Stored items:
Segment Open

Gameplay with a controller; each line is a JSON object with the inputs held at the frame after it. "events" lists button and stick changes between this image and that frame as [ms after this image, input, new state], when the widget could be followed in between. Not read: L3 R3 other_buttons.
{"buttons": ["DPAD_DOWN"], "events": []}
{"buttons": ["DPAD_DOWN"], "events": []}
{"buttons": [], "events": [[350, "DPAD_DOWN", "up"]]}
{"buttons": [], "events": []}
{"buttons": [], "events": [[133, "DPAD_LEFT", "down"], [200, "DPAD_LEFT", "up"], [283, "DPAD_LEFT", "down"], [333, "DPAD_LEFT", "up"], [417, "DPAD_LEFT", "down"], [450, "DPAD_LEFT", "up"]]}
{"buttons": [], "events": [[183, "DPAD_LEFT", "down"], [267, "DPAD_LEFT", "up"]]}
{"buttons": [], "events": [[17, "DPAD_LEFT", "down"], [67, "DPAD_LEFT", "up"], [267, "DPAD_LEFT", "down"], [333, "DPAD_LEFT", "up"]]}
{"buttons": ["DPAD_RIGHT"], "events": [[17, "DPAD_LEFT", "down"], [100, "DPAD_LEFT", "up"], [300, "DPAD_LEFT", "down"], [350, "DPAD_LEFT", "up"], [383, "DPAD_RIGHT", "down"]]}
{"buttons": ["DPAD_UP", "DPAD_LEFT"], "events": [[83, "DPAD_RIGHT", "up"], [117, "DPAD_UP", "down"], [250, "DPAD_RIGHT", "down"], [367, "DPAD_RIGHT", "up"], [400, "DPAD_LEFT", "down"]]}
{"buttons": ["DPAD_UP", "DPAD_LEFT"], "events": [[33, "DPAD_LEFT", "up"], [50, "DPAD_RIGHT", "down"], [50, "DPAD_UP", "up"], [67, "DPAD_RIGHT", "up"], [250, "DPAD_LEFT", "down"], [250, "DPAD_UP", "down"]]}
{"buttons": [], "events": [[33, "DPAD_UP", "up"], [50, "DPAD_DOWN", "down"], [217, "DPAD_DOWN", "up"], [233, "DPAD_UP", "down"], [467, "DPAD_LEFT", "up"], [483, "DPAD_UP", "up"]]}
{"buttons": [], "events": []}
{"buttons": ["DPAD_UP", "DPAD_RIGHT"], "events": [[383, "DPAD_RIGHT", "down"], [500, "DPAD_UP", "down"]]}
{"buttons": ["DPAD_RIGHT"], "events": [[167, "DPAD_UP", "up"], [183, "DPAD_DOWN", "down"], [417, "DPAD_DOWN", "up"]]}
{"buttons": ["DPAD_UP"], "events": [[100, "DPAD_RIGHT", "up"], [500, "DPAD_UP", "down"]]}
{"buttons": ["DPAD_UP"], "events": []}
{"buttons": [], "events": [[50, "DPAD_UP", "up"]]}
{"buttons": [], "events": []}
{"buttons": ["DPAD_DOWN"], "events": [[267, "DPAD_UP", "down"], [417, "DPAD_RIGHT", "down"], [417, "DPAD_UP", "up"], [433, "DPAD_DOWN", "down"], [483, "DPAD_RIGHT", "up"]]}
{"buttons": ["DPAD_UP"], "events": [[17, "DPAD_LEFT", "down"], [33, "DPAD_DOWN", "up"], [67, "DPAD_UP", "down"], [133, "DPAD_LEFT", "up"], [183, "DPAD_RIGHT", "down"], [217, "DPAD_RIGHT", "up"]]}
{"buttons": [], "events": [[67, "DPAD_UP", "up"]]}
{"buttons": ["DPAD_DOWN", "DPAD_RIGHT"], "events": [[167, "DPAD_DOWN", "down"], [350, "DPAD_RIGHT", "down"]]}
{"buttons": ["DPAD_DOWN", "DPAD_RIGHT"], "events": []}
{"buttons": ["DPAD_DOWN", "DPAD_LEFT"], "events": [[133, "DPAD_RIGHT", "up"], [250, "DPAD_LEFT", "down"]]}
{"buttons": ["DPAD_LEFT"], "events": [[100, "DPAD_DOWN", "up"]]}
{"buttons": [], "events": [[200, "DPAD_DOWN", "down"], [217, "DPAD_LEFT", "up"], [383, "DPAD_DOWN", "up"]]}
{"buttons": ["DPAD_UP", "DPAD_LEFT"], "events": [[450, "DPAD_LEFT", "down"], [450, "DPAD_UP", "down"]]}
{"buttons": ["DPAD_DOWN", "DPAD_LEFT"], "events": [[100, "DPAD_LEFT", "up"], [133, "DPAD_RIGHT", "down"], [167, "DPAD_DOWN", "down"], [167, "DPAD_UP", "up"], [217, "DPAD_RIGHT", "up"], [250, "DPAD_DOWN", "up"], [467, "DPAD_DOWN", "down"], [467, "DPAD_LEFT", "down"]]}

Segment Closed

PROBLEM STATEMENT: What is needed is an exact transcription of every entry.

RESULT OF THIS EXERCISE:
Gameplay with a controller; each line is a JSON object with the inputs held at the frame after it. "events" lists button and stick changes between this image and that frame as [ms after this image, input, new state], when the widget could be followed in between. Not read: L3 R3 other_buttons.
{"buttons": ["DPAD_DOWN"], "events": []}
{"buttons": ["DPAD_DOWN"], "events": []}
{"buttons": [], "events": [[350, "DPAD_DOWN", "up"]]}
{"buttons": [], "events": []}
{"buttons": [], "events": [[133, "DPAD_LEFT", "down"], [200, "DPAD_LEFT", "up"], [283, "DPAD_LEFT", "down"], [333, "DPAD_LEFT", "up"], [417, "DPAD_LEFT", "down"], [450, "DPAD_LEFT", "up"]]}
{"buttons": [], "events": [[183, "DPAD_LEFT", "down"], [267, "DPAD_LEFT", "up"]]}
{"buttons": [], "events": [[17, "DPAD_LEFT", "down"], [67, "DPAD_LEFT", "up"], [267, "DPAD_LEFT", "down"], [333, "DPAD_LEFT", "up"]]}
{"buttons": ["DPAD_RIGHT"], "events": [[17, "DPAD_LEFT", "down"], [100, "DPAD_LEFT", "up"], [300, "DPAD_LEFT", "down"], [350, "DPAD_LEFT", "up"], [383, "DPAD_RIGHT", "down"]]}
{"buttons": ["DPAD_UP", "DPAD_LEFT"], "events": [[83, "DPAD_RIGHT", "up"], [117, "DPAD_UP", "down"], [250, "DPAD_RIGHT", "down"], [367, "DPAD_RIGHT", "up"], [400, "DPAD_LEFT", "down"]]}
{"buttons": ["DPAD_UP", "DPAD_LEFT"], "events": [[33, "DPAD_LEFT", "up"], [50, "DPAD_RIGHT", "down"], [50, "DPAD_UP", "up"], [67, "DPAD_RIGHT", "up"], [250, "DPAD_LEFT", "down"], [250, "DPAD_UP", "down"]]}
{"buttons": [], "events": [[33, "DPAD_UP", "up"], [50, "DPAD_DOWN", "down"], [217, "DPAD_DOWN", "up"], [233, "DPAD_UP", "down"], [467, "DPAD_LEFT", "up"], [483, "DPAD_UP", "up"]]}
{"buttons": [], "events": []}
{"buttons": ["DPAD_UP", "DPAD_RIGHT"], "events": [[383, "DPAD_RIGHT", "down"], [500, "DPAD_UP", "down"]]}
{"buttons": ["DPAD_RIGHT"], "events": [[167, "DPAD_UP", "up"], [183, "DPAD_DOWN", "down"], [417, "DPAD_DOWN", "up"]]}
{"buttons": ["DPAD_UP"], "events": [[100, "DPAD_RIGHT", "up"], [500, "DPAD_UP", "down"]]}
{"buttons": ["DPAD_UP"], "events": []}
{"buttons": [], "events": [[50, "DPAD_UP", "up"]]}
{"buttons": [], "events": []}
{"buttons": ["DPAD_DOWN"], "events": [[267, "DPAD_UP", "down"], [417, "DPAD_RIGHT", "down"], [417, "DPAD_UP", "up"], [433, "DPAD_DOWN", "down"], [483, "DPAD_RIGHT", "up"]]}
{"buttons": ["DPAD_UP"], "events": [[17, "DPAD_LEFT", "down"], [33, "DPAD_DOWN", "up"], [67, "DPAD_UP", "down"], [133, "DPAD_LEFT", "up"], [183, "DPAD_RIGHT", "down"], [217, "DPAD_RIGHT", "up"]]}
{"buttons": [], "events": [[67, "DPAD_UP", "up"]]}
{"buttons": ["DPAD_DOWN", "DPAD_RIGHT"], "events": [[167, "DPAD_DOWN", "down"], [350, "DPAD_RIGHT", "down"]]}
{"buttons": ["DPAD_DOWN", "DPAD_RIGHT"], "events": []}
{"buttons": ["DPAD_DOWN", "DPAD_LEFT"], "events": [[133, "DPAD_RIGHT", "up"], [250, "DPAD_LEFT", "down"]]}
{"buttons": ["DPAD_LEFT"], "events": [[100, "DPAD_DOWN", "up"]]}
{"buttons": [], "events": [[200, "DPAD_DOWN", "down"], [217, "DPAD_LEFT", "up"], [383, "DPAD_DOWN", "up"]]}
{"buttons": ["DPAD_UP", "DPAD_LEFT"], "events": [[450, "DPAD_LEFT", "down"], [450, "DPAD_UP", "down"]]}
{"buttons": ["DPAD_DOWN", "DPAD_LEFT"], "events": [[100, "DPAD_LEFT", "up"], [133, "DPAD_RIGHT", "down"], [167, "DPAD_DOWN", "down"], [167, "DPAD_UP", "up"], [217, "DPAD_RIGHT", "up"], [250, "DPAD_DOWN", "up"], [467, "DPAD_DOWN", "down"], [467, "DPAD_LEFT", "down"]]}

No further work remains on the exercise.